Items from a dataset

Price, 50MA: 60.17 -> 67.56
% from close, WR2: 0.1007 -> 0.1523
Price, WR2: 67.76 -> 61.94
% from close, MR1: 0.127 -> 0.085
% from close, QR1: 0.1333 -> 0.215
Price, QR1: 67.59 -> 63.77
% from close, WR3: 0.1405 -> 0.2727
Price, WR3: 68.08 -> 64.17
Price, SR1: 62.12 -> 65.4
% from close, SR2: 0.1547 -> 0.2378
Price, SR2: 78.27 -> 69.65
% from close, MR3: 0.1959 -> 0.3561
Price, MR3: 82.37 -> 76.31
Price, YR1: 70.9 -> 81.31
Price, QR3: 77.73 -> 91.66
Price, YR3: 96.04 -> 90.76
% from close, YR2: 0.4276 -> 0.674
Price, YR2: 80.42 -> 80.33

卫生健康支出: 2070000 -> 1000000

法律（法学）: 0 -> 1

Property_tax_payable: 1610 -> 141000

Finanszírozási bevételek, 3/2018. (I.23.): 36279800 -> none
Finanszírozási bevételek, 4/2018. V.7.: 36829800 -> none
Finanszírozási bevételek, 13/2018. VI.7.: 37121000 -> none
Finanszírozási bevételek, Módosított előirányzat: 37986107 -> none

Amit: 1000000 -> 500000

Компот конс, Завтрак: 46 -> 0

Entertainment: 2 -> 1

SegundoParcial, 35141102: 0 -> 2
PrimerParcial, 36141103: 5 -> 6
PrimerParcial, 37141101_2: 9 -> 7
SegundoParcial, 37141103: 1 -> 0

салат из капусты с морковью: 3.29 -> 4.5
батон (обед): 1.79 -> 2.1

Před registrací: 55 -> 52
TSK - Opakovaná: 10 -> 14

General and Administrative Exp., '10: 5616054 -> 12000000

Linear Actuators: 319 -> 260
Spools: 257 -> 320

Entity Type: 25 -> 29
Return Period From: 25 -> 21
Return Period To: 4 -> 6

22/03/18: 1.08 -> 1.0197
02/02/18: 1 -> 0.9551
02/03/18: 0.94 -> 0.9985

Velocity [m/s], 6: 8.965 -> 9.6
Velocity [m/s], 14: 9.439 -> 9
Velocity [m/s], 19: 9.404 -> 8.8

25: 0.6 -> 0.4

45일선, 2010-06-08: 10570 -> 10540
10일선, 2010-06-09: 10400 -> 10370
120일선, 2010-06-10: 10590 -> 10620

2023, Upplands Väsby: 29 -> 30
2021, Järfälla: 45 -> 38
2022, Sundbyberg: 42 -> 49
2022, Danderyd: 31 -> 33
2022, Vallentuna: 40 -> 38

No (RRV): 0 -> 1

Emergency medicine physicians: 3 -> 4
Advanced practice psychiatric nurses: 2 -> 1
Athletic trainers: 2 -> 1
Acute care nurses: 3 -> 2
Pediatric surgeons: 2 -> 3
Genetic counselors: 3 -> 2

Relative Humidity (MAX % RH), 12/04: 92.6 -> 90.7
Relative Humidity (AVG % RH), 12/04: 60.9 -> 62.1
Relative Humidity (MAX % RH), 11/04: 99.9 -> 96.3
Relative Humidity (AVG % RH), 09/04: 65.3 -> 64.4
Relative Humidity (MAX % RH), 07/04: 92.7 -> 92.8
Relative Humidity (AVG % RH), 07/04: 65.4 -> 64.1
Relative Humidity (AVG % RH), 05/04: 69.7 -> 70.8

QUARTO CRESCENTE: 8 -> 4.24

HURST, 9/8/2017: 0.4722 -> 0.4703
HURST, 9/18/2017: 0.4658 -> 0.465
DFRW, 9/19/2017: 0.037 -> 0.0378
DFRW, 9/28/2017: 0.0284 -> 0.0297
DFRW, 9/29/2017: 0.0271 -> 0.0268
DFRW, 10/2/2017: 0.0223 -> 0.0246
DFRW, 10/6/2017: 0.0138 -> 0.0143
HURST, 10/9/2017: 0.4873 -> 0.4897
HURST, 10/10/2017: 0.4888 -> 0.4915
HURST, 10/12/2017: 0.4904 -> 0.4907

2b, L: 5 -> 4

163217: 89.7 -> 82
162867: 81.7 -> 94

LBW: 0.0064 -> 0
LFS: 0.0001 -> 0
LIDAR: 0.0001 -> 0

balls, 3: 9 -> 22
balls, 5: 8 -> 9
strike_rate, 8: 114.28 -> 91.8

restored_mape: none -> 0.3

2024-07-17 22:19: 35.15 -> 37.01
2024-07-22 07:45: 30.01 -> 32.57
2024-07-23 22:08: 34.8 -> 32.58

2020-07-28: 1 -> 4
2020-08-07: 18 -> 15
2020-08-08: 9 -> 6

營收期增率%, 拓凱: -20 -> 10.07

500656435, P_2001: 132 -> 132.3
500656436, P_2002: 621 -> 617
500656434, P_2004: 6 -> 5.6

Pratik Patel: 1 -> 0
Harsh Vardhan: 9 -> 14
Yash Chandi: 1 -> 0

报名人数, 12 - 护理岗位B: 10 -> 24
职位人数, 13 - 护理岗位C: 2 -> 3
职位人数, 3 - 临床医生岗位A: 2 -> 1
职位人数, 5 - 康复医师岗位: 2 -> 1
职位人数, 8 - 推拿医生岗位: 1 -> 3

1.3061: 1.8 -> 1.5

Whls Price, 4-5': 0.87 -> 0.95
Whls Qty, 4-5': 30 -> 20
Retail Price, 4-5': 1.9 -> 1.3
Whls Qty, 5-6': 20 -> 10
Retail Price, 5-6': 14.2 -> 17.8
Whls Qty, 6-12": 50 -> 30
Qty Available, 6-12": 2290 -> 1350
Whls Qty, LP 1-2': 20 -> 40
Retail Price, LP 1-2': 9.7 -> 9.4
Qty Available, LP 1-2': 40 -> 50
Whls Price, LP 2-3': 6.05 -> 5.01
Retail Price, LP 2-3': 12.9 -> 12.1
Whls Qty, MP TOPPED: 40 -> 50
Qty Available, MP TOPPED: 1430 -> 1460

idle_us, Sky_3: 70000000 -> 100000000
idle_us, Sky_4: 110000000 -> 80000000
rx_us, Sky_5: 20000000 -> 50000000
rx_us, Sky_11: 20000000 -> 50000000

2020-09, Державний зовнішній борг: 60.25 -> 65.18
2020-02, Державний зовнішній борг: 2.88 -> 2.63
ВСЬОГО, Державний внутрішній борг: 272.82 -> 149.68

▶ _Problem statement_
All lines that contain the word "зовнішній" must be copied from the records above.

▶ _Output below_
2020-09, Державний зовнішній борг: 60.25 -> 65.18
2020-02, Державний зовнішній борг: 2.88 -> 2.63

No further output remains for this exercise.